Performance analysis of random forest and support vector machine models in predicting pore pressure from well-log data
Palavras-chave:
pore pressure prediction, machine learning, random forest, SVMResumo
Pore pressure (PP) prediction is critical for well drilling operations and oil reservoir characterization
and management. Recent advances in the development of Machine Learning (ML) models have led to a growing
application of these methods for pore pressure prediction using well log records. In this work, we have evaluated
the performance of two ML models for the task of PP prediction, one based on Random forest (RF) and another
based on Support vector machine (SVM). The study used geophysical logs (Gamma-ray, Sonic, and Density) of
stratigraphic wells drilled in the offshore Sergipe Basin, NE Brazil, to predict the PP in the regional sedimentary
column of the basin. The values obtained by the ML models were compared with values of PP obtained by
classic approaches used in the industry to establish the actual accuracy of the methods tested. We divided the
data used in the study in training and testing into the proportion of 70% and 30%, respectively. We also used the
metrics Mean square error – MSE and R-squared to evaluate the performance.
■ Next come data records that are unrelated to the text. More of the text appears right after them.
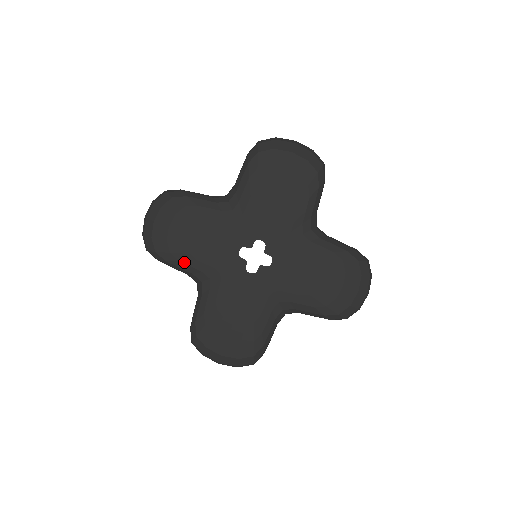
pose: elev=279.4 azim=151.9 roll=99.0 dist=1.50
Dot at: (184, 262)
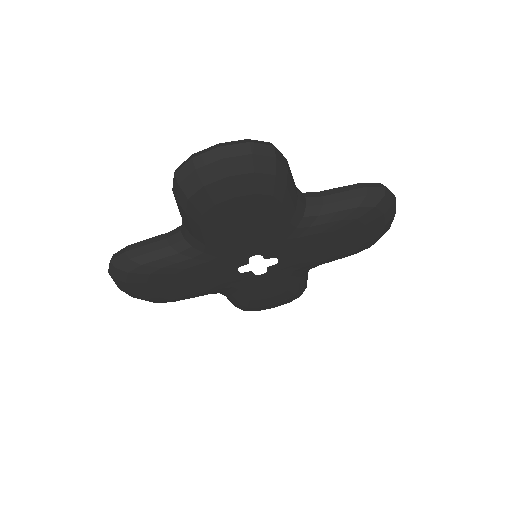
Dot at: (203, 230)
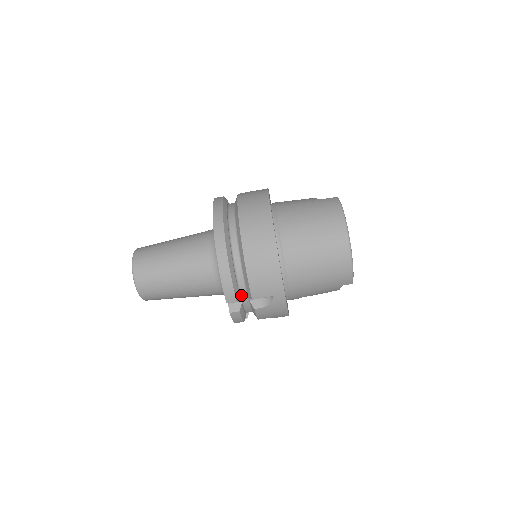
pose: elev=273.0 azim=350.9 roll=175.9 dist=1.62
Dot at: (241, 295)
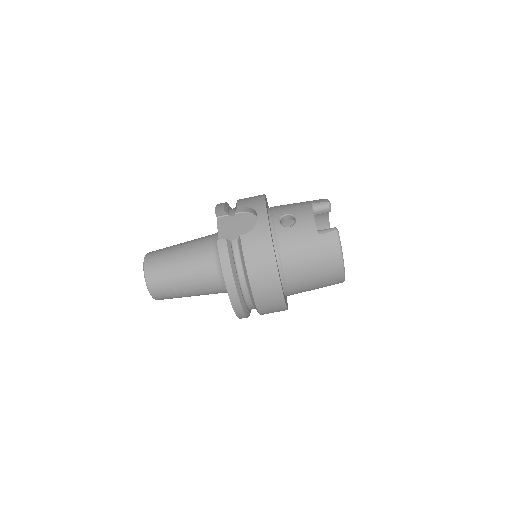
Dot at: occluded
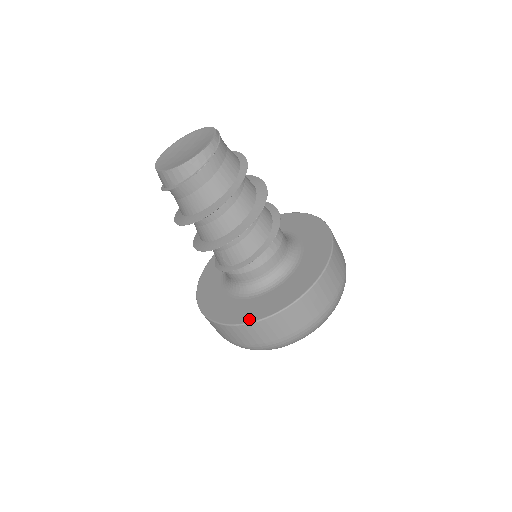
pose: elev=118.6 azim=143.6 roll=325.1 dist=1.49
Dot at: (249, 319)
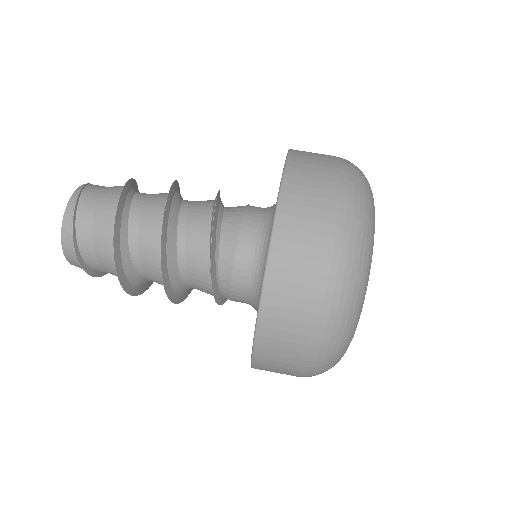
Dot at: occluded
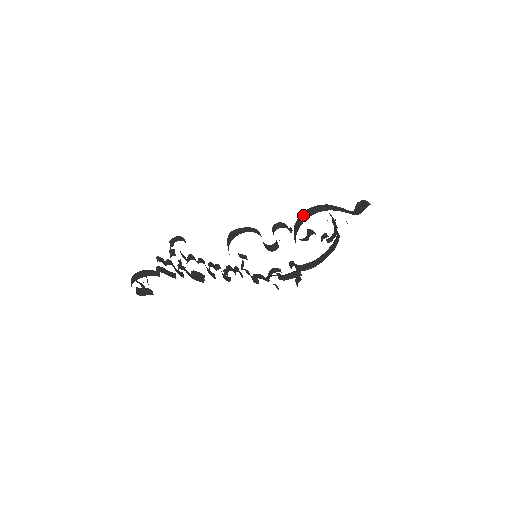
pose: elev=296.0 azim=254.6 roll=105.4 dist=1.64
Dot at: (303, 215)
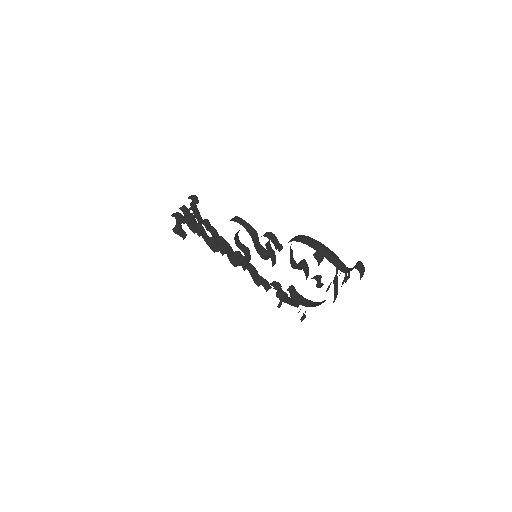
Dot at: (292, 238)
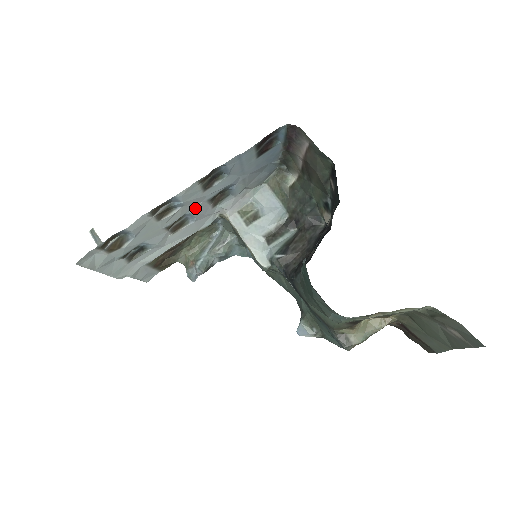
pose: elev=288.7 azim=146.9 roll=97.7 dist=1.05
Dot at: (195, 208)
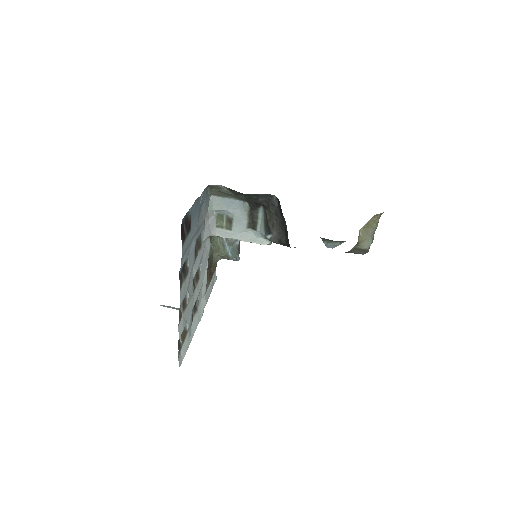
Dot at: (194, 272)
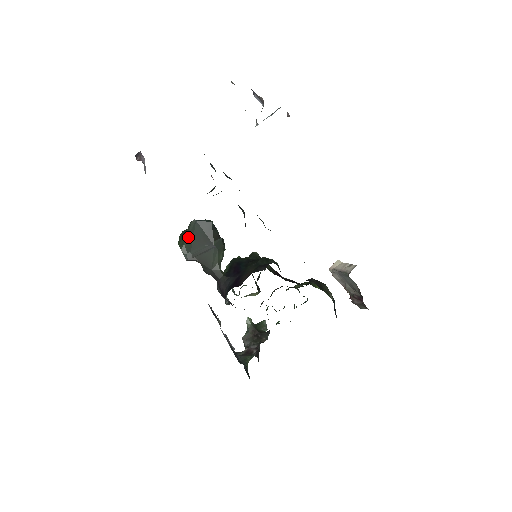
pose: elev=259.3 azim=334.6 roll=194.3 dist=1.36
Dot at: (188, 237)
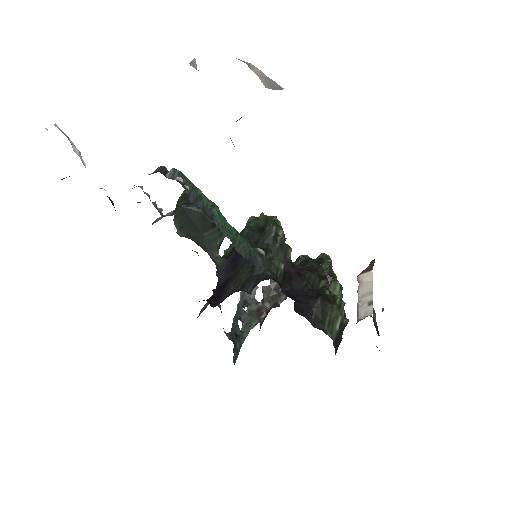
Dot at: (179, 216)
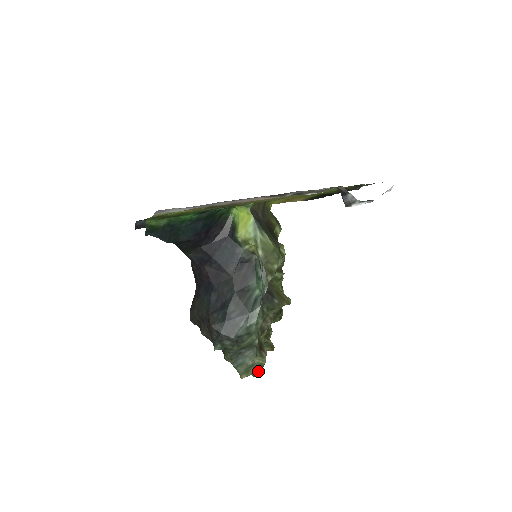
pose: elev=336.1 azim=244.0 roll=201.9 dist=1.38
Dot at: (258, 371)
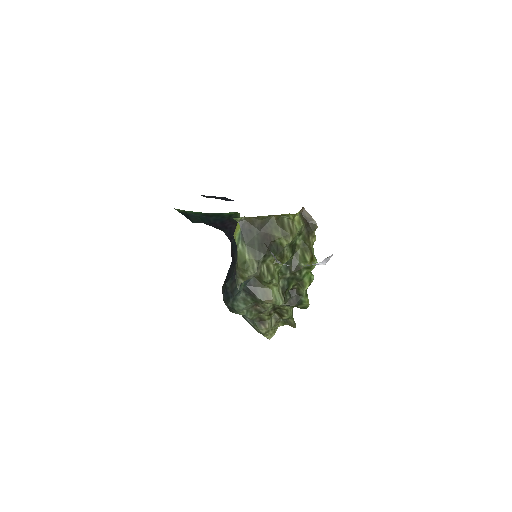
Dot at: (263, 335)
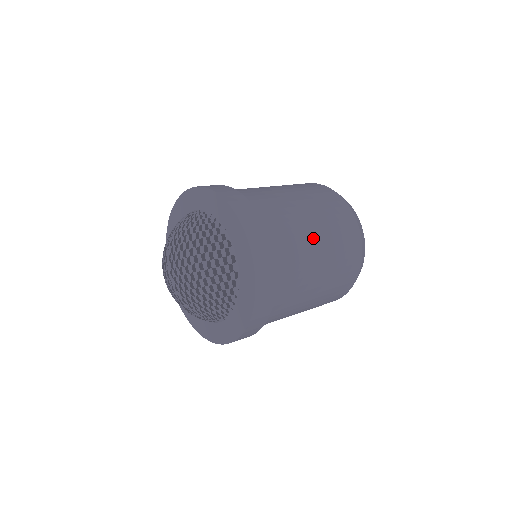
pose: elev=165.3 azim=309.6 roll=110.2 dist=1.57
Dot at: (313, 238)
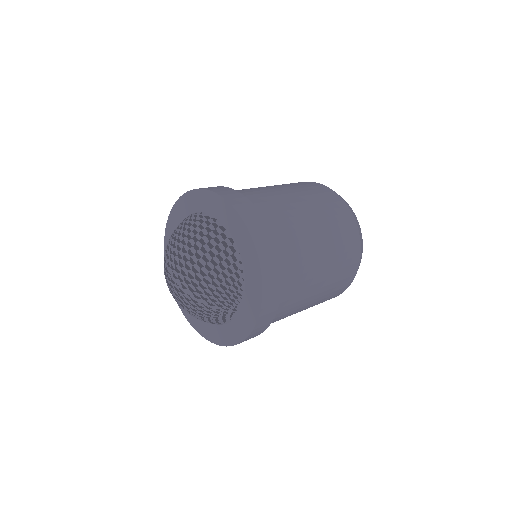
Dot at: (293, 200)
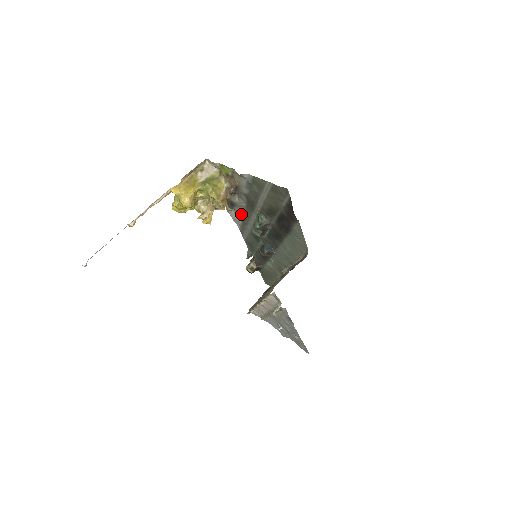
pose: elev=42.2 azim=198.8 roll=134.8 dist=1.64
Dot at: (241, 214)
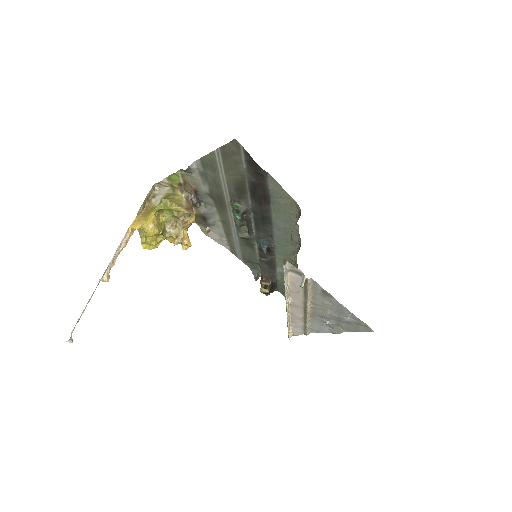
Dot at: (219, 227)
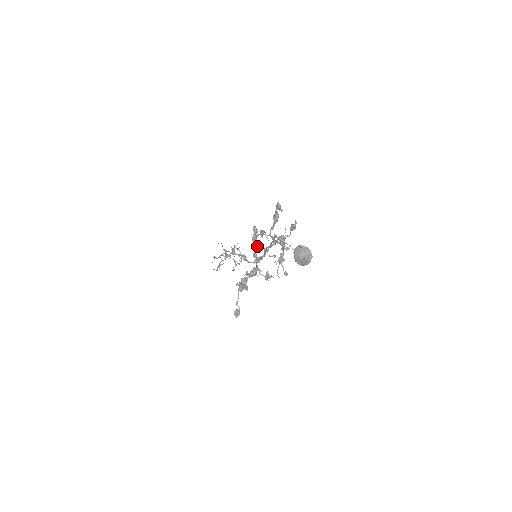
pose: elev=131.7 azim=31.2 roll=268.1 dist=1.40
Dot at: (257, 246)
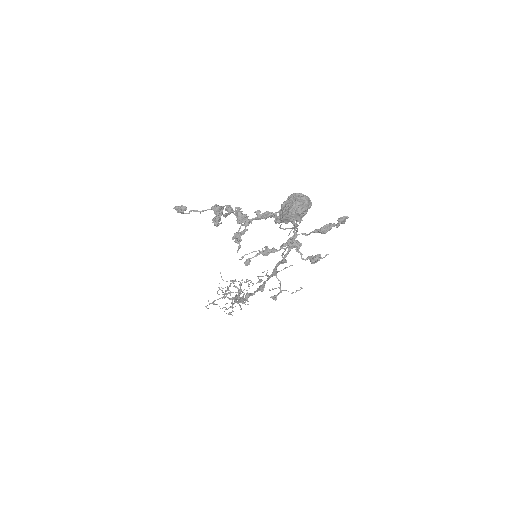
Dot at: (278, 219)
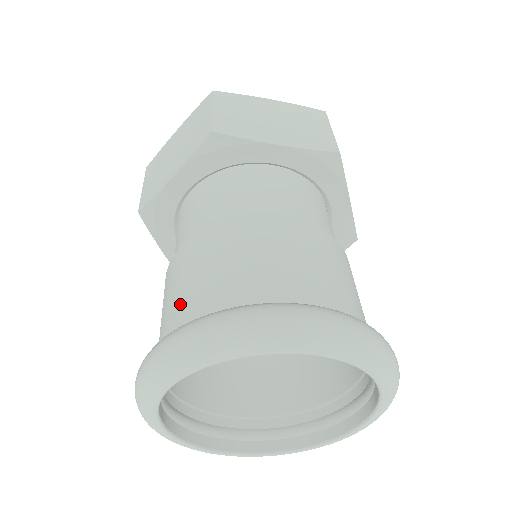
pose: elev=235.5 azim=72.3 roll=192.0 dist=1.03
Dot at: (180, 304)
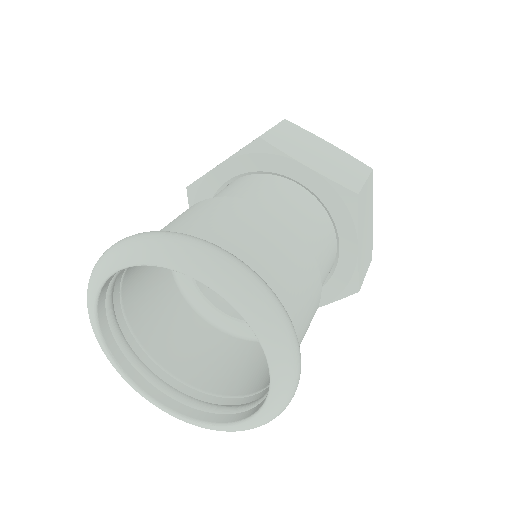
Dot at: occluded
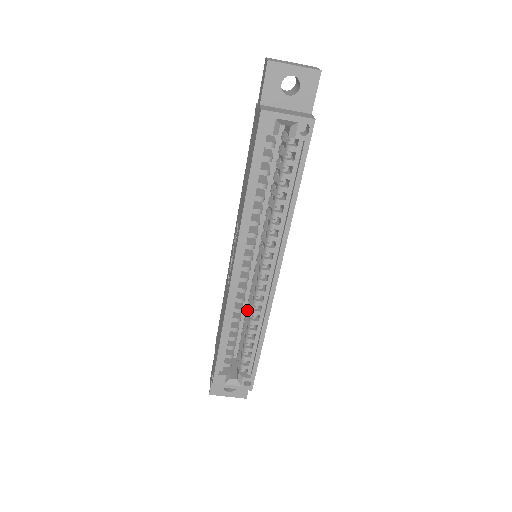
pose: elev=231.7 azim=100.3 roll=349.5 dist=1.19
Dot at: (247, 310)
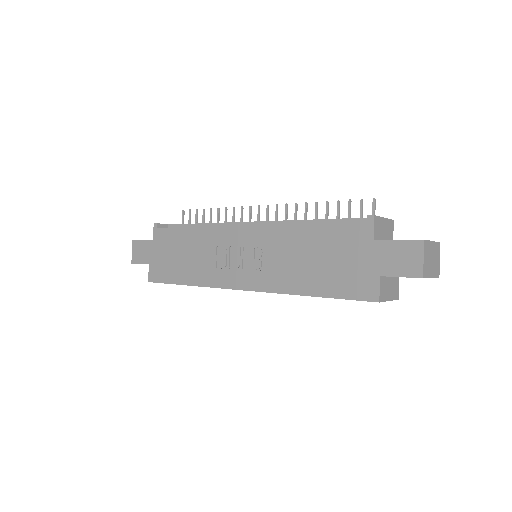
Dot at: occluded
The MSE of the SVM model was
about one order of magnitude greater than that obtained by the RF in the training data. The validation data
showed a similar result. This behavior appeared for different training data sizes, which shows the invariability of
the relative performance of the models related to the amount of data used. Another aspect observed was the
scalability of the models. The results show that the RF model presents a linear behavior concerning the model
fitting time as a function of the amount of data, while the SVM model has an exponential behavior. Finally, in
the test data, the RF model presented better results in all evaluated metrics, with an MSE of about 90%, which
was lower than that obtained by the SVM model. By comparing the values predicted by the models and the
actual values, the RF model has an r-squared of 0.99, while the SVM model has an r-squared of 0.96. Thus, the
performance of the RF model was superior to that of the SVM in all treated aspects.